START Exercise data

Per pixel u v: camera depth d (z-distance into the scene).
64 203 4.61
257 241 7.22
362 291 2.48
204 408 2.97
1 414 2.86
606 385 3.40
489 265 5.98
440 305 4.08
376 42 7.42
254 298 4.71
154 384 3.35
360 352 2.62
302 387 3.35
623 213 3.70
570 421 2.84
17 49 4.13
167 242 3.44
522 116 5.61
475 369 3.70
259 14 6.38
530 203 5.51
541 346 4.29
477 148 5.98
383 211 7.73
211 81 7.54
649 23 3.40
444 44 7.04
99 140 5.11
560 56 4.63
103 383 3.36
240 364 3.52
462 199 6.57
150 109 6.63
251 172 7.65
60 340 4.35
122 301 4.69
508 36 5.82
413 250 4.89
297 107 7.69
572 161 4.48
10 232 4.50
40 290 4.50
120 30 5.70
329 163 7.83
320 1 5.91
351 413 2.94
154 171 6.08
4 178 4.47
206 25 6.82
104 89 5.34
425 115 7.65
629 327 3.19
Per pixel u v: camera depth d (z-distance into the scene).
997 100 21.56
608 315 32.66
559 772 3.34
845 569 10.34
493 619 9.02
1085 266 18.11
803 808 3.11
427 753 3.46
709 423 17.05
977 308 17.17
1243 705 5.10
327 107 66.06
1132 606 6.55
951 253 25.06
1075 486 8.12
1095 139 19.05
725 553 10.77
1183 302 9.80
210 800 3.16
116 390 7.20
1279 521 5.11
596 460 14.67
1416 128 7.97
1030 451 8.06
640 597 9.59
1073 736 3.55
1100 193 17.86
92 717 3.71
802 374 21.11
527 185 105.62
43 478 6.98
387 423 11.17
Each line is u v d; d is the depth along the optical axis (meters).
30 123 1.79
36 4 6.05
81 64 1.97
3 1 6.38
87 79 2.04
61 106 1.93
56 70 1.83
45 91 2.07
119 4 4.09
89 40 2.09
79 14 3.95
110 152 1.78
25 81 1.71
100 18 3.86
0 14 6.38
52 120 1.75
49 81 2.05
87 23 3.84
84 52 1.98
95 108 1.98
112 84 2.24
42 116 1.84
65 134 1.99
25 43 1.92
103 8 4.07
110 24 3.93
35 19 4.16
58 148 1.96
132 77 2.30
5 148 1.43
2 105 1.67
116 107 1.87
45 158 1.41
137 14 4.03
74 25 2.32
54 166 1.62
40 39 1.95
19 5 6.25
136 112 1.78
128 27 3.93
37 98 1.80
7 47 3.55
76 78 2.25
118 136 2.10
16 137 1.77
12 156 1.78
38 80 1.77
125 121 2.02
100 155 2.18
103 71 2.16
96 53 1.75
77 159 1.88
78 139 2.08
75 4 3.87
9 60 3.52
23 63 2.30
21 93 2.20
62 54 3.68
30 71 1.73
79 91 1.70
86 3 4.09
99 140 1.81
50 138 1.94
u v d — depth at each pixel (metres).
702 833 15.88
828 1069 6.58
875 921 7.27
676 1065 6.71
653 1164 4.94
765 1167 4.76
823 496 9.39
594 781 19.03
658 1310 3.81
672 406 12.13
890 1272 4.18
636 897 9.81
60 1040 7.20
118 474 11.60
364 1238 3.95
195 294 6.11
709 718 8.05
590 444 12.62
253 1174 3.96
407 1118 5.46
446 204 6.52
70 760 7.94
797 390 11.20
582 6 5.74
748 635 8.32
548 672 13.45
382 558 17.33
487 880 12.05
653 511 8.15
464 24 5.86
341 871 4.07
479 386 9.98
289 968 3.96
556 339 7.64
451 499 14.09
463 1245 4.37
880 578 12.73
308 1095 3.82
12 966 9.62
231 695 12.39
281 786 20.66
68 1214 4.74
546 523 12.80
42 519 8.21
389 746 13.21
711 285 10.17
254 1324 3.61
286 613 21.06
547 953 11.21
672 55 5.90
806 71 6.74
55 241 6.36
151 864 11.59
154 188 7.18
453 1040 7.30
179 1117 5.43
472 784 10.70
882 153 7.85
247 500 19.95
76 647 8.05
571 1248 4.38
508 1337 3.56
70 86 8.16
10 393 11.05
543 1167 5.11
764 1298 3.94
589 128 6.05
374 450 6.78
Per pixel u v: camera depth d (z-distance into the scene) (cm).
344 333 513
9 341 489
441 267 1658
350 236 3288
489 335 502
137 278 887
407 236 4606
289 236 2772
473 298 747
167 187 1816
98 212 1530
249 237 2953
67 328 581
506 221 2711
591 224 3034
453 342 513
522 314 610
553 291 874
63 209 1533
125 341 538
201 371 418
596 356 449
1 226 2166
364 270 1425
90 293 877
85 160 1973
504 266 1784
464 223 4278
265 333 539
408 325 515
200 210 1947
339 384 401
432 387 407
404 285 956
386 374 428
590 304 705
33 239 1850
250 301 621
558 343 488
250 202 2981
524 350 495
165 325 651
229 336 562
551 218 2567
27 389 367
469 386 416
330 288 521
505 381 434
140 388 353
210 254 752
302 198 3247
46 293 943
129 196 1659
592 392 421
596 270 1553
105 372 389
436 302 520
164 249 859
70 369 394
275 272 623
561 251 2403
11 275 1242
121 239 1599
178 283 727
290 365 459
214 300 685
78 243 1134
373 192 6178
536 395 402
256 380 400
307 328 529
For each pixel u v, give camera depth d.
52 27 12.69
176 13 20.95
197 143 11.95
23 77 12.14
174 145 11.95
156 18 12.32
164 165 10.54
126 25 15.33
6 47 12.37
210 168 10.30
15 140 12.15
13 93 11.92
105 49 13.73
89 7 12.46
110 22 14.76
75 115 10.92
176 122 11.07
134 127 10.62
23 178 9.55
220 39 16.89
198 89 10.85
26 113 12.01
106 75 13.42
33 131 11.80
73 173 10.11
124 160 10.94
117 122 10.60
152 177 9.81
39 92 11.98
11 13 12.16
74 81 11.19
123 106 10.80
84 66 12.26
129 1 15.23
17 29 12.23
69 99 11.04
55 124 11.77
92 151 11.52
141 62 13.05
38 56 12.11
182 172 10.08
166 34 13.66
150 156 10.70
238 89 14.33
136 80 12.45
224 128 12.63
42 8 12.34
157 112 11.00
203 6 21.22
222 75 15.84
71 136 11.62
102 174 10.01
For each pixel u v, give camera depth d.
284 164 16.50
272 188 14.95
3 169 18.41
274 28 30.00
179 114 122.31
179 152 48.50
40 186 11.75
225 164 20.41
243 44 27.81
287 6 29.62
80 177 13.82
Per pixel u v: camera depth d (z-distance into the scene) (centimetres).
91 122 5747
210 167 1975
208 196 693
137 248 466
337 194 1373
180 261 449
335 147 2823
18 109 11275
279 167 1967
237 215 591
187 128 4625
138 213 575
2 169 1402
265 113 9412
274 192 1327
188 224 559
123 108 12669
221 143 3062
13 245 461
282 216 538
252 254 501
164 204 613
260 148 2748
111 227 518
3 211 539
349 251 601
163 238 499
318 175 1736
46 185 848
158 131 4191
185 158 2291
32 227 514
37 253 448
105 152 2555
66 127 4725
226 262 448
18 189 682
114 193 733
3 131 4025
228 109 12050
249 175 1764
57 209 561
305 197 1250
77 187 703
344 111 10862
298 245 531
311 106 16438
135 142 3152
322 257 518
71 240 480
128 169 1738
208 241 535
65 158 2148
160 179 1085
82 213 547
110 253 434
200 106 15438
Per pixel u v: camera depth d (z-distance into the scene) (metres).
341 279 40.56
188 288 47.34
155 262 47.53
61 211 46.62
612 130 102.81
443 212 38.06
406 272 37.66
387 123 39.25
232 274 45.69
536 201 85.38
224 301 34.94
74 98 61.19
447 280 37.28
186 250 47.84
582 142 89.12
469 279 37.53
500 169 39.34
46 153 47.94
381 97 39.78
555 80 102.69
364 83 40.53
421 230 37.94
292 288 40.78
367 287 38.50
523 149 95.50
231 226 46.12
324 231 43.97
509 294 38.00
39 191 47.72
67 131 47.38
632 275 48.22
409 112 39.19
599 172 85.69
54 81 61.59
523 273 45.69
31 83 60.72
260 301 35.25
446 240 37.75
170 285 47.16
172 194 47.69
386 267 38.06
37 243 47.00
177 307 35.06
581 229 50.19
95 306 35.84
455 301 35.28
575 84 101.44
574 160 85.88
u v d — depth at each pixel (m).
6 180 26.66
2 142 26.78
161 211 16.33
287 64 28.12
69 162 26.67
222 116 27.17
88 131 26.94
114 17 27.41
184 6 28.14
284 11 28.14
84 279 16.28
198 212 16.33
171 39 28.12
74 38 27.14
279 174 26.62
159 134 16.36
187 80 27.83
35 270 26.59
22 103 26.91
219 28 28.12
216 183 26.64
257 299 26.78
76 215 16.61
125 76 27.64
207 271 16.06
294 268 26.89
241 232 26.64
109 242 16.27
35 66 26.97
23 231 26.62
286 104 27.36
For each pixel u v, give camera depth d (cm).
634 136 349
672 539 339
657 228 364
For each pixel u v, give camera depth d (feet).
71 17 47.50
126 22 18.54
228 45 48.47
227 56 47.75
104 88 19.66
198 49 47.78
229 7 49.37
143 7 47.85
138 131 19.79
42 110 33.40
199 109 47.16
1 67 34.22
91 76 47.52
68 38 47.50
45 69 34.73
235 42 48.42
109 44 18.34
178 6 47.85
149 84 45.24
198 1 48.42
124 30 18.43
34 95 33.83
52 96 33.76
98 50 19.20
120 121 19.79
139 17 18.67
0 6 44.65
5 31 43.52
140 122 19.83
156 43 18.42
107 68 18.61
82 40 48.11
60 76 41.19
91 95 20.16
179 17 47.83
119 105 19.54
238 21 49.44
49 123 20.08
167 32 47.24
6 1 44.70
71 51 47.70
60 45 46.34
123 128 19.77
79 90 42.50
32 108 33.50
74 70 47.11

END Exercise data

> **Exercise requirements**: Copy out each line of the data above, exactly, if it lies between the line holding "42 519 8.21" and the line holding "214 300 685", inclusive; copy no other line.

> **Completed exercise**:
42 519 8.21
389 746 13.21
711 285 10.17
254 1324 3.61
286 613 21.06
547 953 11.21
672 55 5.90
806 71 6.74
55 241 6.36
151 864 11.59
154 188 7.18
453 1040 7.30
179 1117 5.43
472 784 10.70
882 153 7.85
247 500 19.95
76 647 8.05
571 1248 4.38
508 1337 3.56
70 86 8.16
10 393 11.05
543 1167 5.11
764 1298 3.94
589 128 6.05
374 450 6.78
Per pixel u v: camera depth d (z-distance into the scene) (cm).
344 333 513
9 341 489
441 267 1658
350 236 3288
489 335 502
137 278 887
407 236 4606
289 236 2772
473 298 747
167 187 1816
98 212 1530
249 237 2953
67 328 581
506 221 2711
591 224 3034
453 342 513
522 314 610
553 291 874
63 209 1533
125 341 538
201 371 418
596 356 449
1 226 2166
364 270 1425
90 293 877
85 160 1973
504 266 1784
464 223 4278
265 333 539
408 325 515
200 210 1947
339 384 401
432 387 407
404 285 956
386 374 428
590 304 705
33 239 1850
250 301 621
558 343 488
250 202 2981
524 350 495
165 325 651
229 336 562
551 218 2567
27 389 367
469 386 416
330 288 521
505 381 434
140 388 353
210 254 752
302 198 3247
46 293 943
129 196 1659
592 392 421
596 270 1553
105 372 389
436 302 520
164 249 859
70 369 394
275 272 623
561 251 2403
11 275 1242
121 239 1599
178 283 727
290 365 459
214 300 685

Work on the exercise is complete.